Like hell it doesn’t matter…

I just got home and brought my new scale inside. I got that really snazzy one that tells you how much you weigh, what your body fat percentage is, and your hydration level.

People in glass houses should not throw balls and fat people should not taunt themselves with scales (at least not when they hadn’t planned on weighing themselves for another 13 days). I stared at the stupid thing for all of ten seconds before I tore open the packaging, shoved in the batteries, and ran to my bathroom to weight myself. I got on the scale knowing that the number would be one that I wouldn’t like much. This particular twit of a scale works it’s way up to the number. It’s like the scale on The Biggest Loser (douche bag taunter of a scale). Well, when I first looked down I was very pleasantly surprised, and then it immediately went up roughly 15 pounds.

Bastard.

The number was just .2 above what I had absolutely dreaded seeing. Eff this, I thought, jumped off, took off my pants, jumped back on, and smiled. Those fat pants could stand to lose a bit of weight on their own. They weigh about two pounds. Fatty fat pants.

I realize that the number on the scale wasn’t really relevant anyhow. It is 1:23am and I had a large dinner with soda and booze and I was fully dressed. Of all the times that I would weigh myself, this time of night is not the time. I am confident that when I get on the scale again on Saturday morning (after peeing) the number will be lower anyway and I won’t have to chop off any hair to make it more to my liking.

So, why in the world was that two pounds so important that it meant the difference between me crying myself to sleep and me coming online to blog all about it? It changed the all important first digit. I couldn’t bear seeing that first digit so high.

So, you all wonder, is she hovering around 200lbs, 300lbs, 400lbs? I’ll never tell.

Actually I will tell, just not until I have my first official weigh in on Saturday. But wait, says the imaginary peanut gallery in my head, you said that you were starting in 13 days and Saturday is only 6 days away. Yes, imaginary peanut gallery in my head, I changed my mind. I received some money that was owed me and decided that I am ready.

I want to start working. I want to get on that wagon (as long as there is no itchy hay). I have been dying lately to do all of the things that I fear because of my weight. I am not nearly as social as I want to be because I have this perpetual fear that people are constantly judging me for my weight.

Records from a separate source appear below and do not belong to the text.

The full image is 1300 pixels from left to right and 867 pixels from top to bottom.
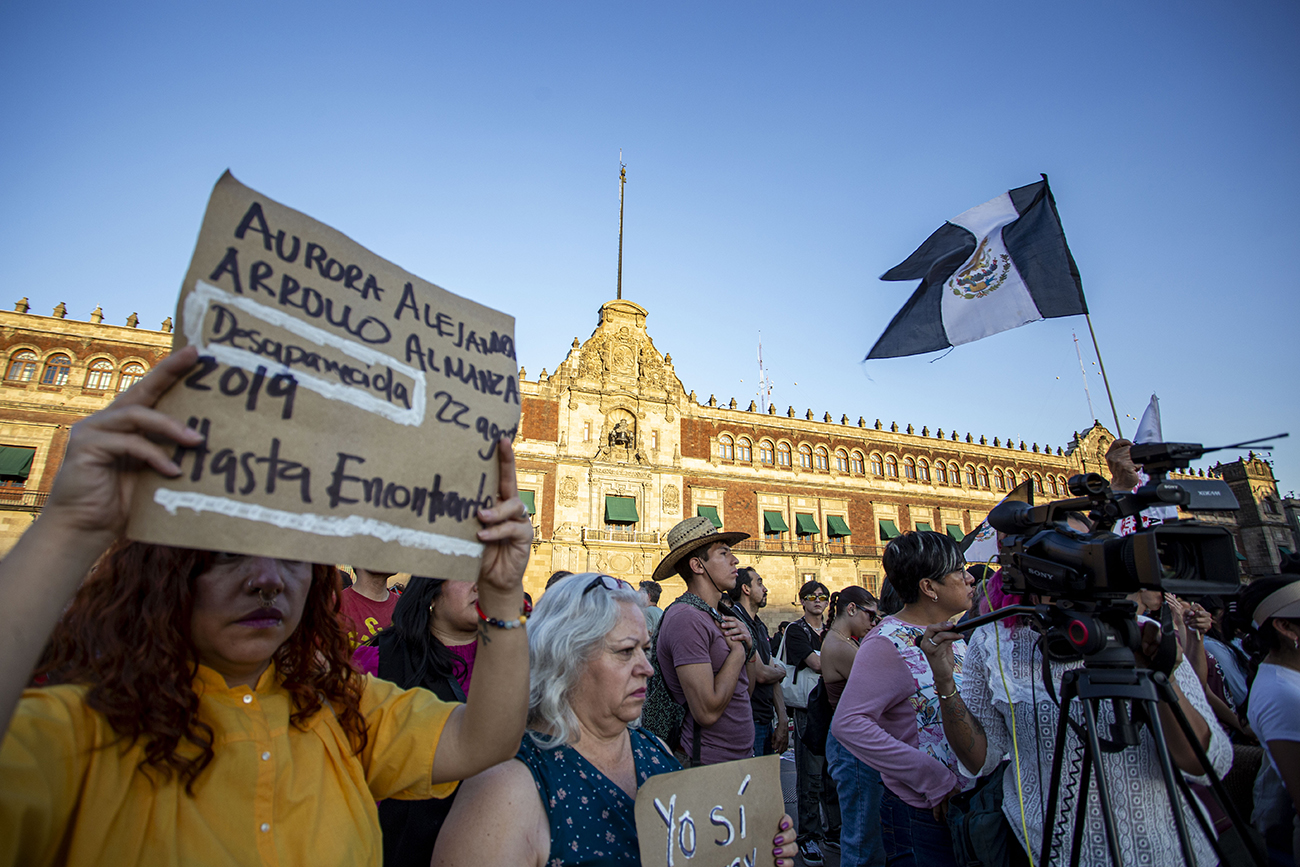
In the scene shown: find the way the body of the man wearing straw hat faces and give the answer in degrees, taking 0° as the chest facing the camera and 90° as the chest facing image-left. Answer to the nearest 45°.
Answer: approximately 270°

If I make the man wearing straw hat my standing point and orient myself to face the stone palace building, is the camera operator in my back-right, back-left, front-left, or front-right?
back-right

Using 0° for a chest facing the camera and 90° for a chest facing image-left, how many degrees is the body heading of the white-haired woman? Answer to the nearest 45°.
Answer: approximately 315°

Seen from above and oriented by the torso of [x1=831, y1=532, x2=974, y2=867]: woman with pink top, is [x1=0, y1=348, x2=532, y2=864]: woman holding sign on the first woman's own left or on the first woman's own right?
on the first woman's own right

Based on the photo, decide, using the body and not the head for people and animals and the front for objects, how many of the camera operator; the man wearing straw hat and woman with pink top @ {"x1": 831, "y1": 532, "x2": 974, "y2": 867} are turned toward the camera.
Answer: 1

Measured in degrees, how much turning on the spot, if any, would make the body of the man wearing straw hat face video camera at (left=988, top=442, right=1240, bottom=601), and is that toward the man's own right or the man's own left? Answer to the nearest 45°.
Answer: approximately 45° to the man's own right

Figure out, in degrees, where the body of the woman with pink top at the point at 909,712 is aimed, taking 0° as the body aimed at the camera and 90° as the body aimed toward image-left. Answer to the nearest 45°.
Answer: approximately 270°

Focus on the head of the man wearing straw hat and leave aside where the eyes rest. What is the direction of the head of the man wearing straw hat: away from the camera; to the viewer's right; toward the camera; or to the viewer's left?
to the viewer's right

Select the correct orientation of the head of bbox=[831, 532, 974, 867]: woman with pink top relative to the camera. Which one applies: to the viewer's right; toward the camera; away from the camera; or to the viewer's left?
to the viewer's right

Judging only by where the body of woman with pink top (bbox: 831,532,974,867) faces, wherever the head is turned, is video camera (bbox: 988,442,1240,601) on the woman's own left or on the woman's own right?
on the woman's own right
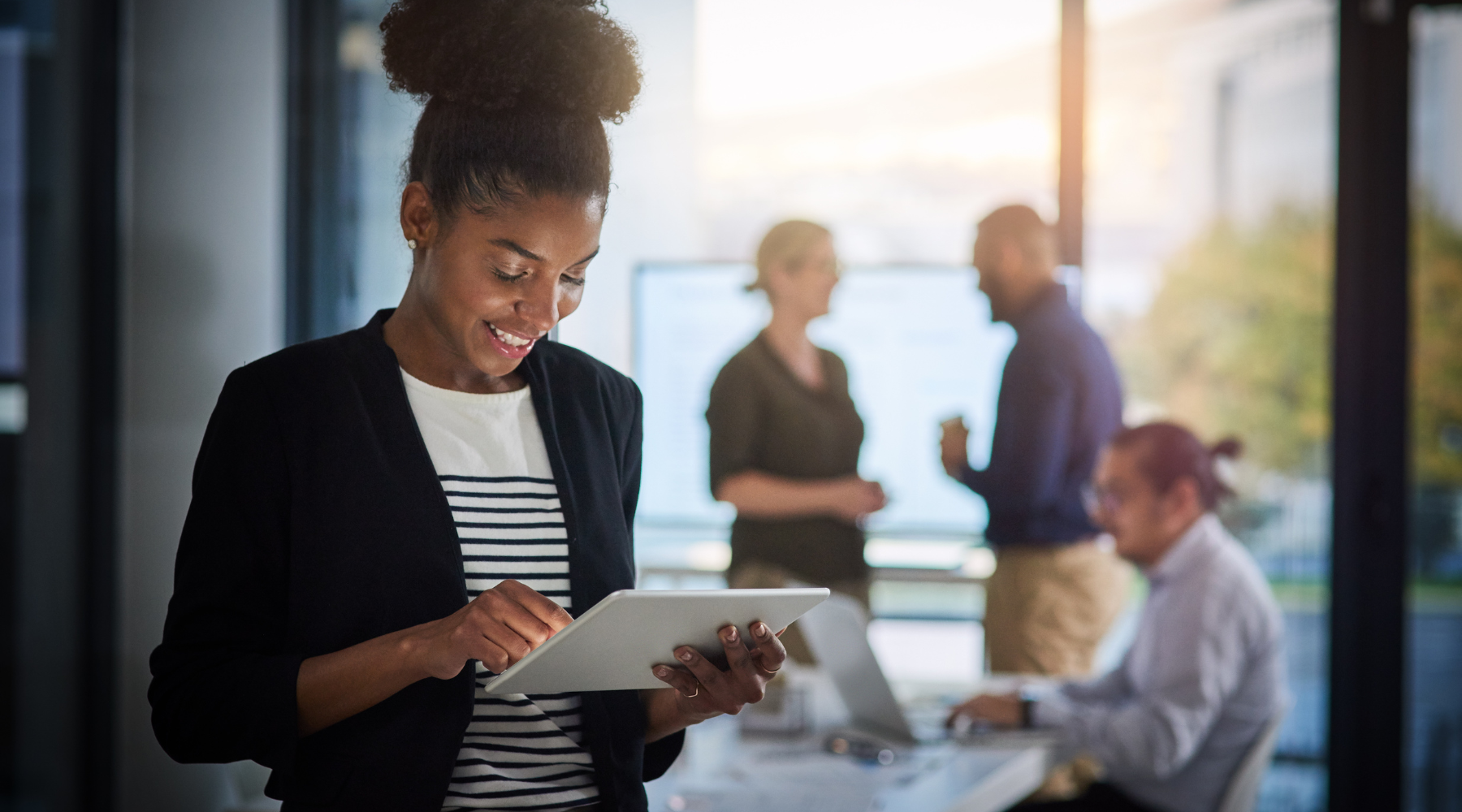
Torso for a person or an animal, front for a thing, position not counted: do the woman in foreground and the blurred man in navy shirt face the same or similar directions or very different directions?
very different directions

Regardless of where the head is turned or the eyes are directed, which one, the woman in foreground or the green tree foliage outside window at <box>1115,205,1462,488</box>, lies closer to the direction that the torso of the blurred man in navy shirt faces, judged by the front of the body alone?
the woman in foreground

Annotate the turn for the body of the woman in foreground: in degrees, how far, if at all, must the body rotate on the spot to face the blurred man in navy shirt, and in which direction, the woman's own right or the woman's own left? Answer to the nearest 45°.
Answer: approximately 90° to the woman's own left

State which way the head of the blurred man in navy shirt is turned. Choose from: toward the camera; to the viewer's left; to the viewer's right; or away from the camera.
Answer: to the viewer's left

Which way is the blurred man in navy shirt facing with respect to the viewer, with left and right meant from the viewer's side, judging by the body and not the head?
facing to the left of the viewer

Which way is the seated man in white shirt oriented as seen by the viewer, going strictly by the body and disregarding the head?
to the viewer's left

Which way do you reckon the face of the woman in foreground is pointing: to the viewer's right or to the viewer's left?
to the viewer's right

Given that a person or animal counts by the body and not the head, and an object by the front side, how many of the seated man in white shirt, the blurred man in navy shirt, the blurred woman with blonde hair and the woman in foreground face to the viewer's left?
2

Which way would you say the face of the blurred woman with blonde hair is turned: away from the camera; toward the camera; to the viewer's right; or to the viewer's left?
to the viewer's right

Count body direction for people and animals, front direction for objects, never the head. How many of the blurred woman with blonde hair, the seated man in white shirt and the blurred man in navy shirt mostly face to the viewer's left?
2

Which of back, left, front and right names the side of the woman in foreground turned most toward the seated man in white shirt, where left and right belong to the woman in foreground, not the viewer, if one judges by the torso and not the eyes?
left
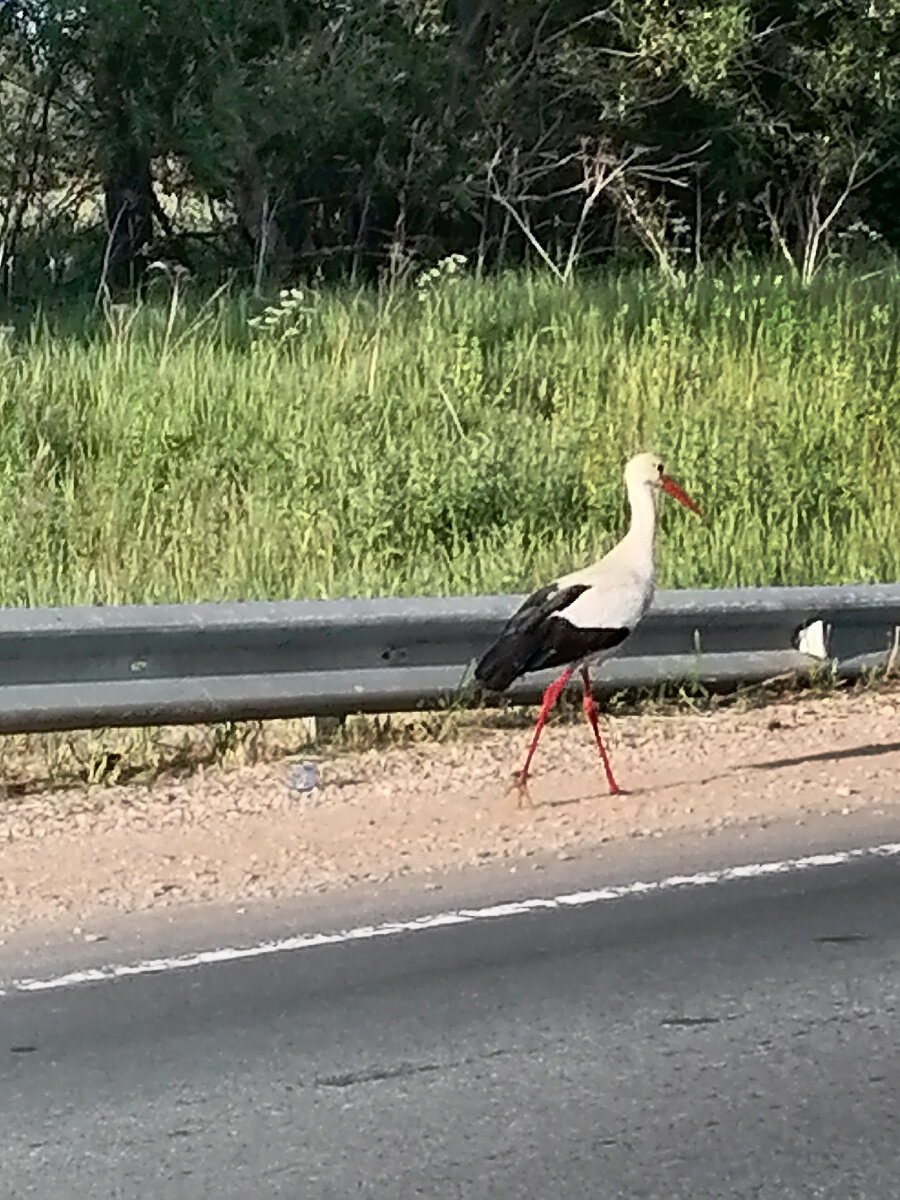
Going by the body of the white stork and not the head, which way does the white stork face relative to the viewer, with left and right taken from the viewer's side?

When I am rational I know that, yes, some still are, but most just don’t care. People like me.

I want to go clubbing and have one of those jobs that you have to be cute to have. That’s right; I want to exploit my cuteness for money… but only slightly. I am 22 and this will be the last time for 11 years that I have numerical alliteration for an age. Yes, I am that much of a dork and I do like alliteration that much.

Now I’ve really got to get on finding those recipes!